[[ Entries supplied open ]]

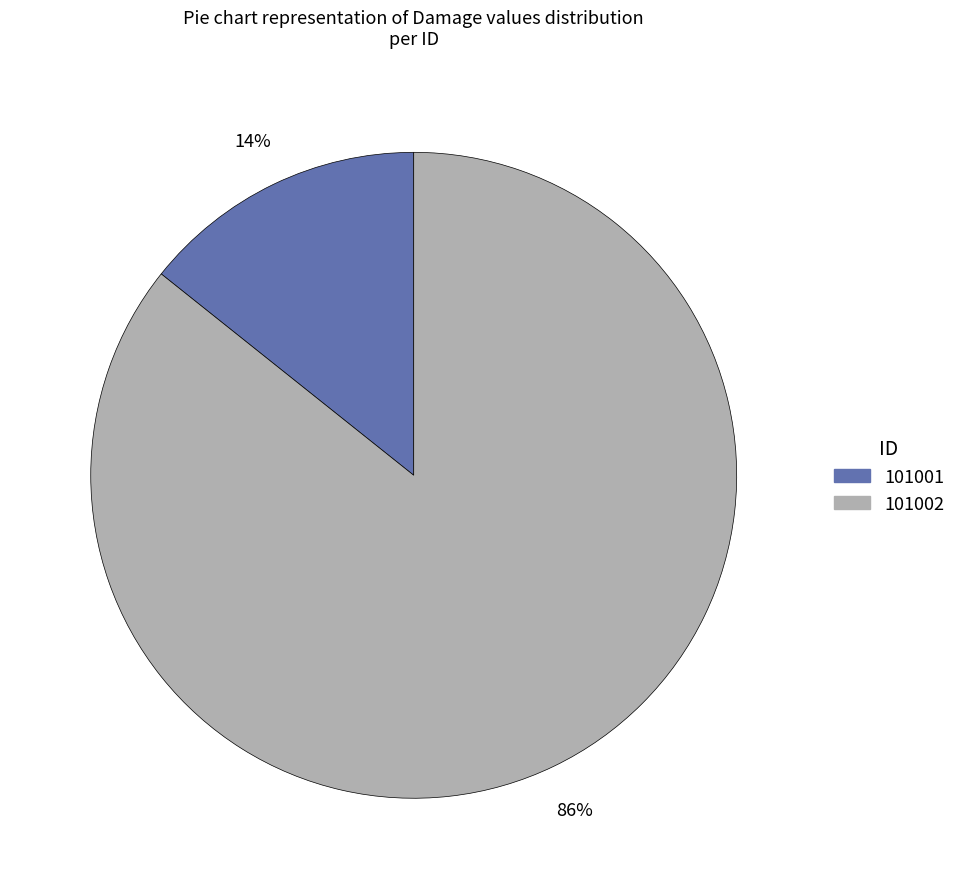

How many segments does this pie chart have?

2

[[ Entries supplied closed ]]
[[ Entries supplied open ]]

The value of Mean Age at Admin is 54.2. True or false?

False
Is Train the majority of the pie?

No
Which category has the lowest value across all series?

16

[[ Entries supplied closed ]]
[[ Entries supplied open ]]

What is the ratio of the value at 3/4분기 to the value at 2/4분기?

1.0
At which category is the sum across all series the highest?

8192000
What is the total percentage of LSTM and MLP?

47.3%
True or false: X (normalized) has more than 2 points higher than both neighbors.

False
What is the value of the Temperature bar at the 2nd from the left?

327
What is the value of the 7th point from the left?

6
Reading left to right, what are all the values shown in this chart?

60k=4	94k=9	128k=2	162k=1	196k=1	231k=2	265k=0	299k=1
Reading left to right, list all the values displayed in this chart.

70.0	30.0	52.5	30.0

[[ Entries supplied closed ]]

◆ Required action
Show each line of the material that contains the string "True". Case counts, so a line matches only if its capital and lowercase letters agree with the string.

◆ Worked solution
The value of Mean Age at Admin is 54.2. True or false?
True or false: X (normalized) has more than 2 points higher than both neighbors.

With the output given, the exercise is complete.